**SHORT PROBLEM**
Write out the lines of all the records again, swapping each "common name" for "vernacular name" and changing nothing else. Leave the pictures out.
════════
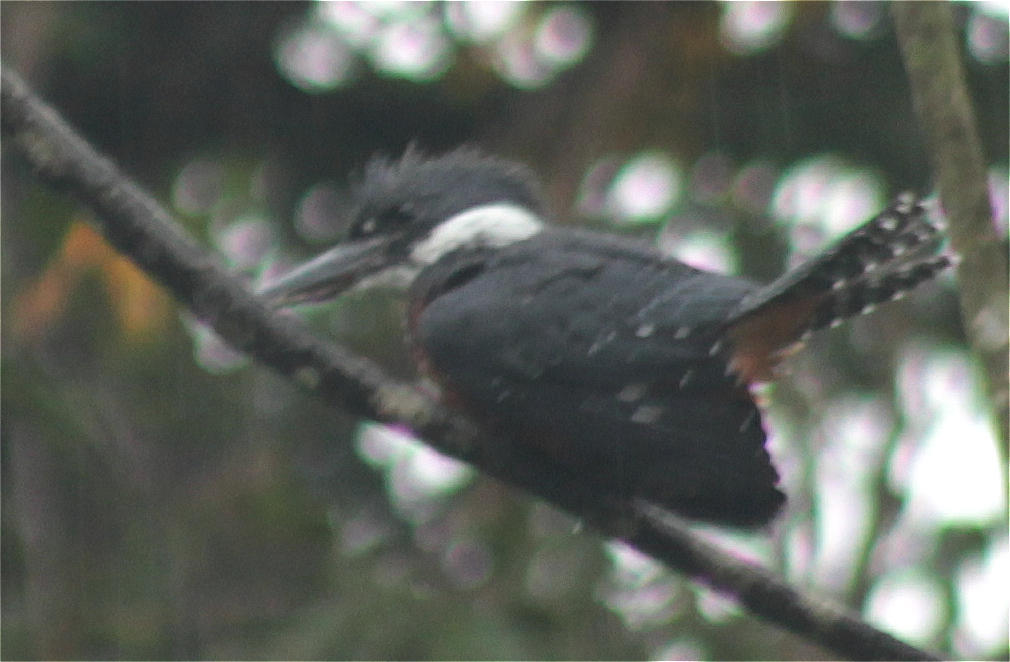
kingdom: Animalia
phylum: Chordata
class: Aves
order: Coraciiformes
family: Alcedinidae
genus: Megaceryle
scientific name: Megaceryle torquata
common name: Ringed kingfisher
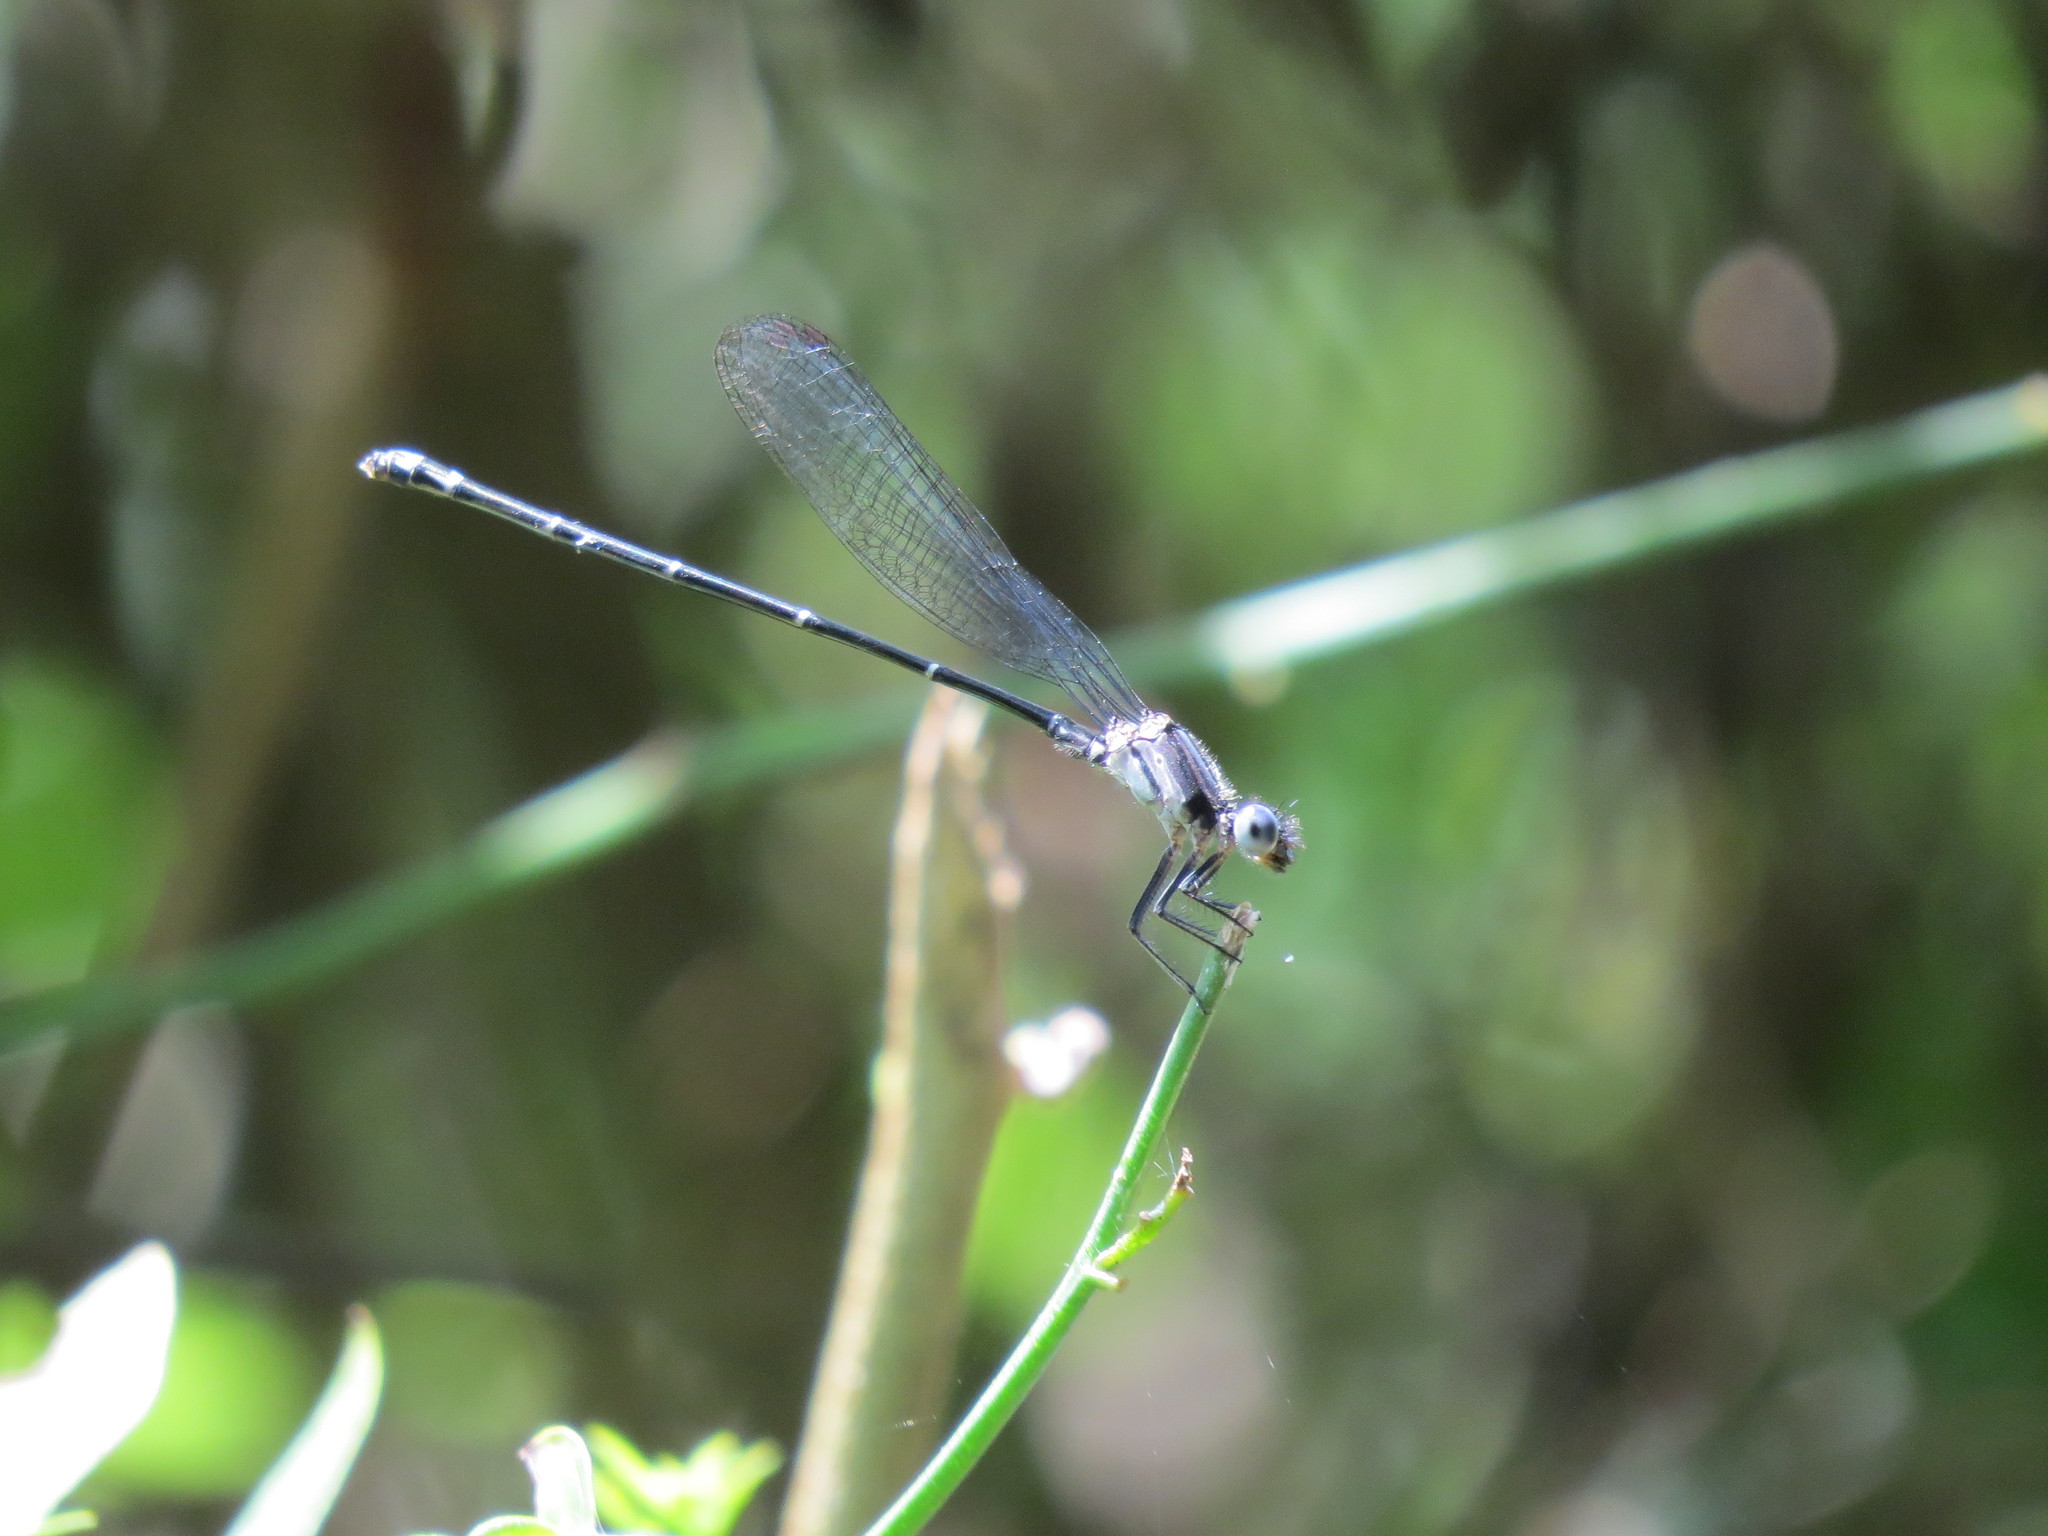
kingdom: Animalia
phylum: Arthropoda
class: Insecta
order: Odonata
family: Coenagrionidae
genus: Argia
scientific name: Argia moesta
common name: Powdered dancer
════════
**RESPONSE BELOW**
kingdom: Animalia
phylum: Chordata
class: Aves
order: Coraciiformes
family: Alcedinidae
genus: Megaceryle
scientific name: Megaceryle torquata
vernacular name: Ringed kingfisher
kingdom: Animalia
phylum: Arthropoda
class: Insecta
order: Odonata
family: Coenagrionidae
genus: Argia
scientific name: Argia moesta
vernacular name: Powdered dancer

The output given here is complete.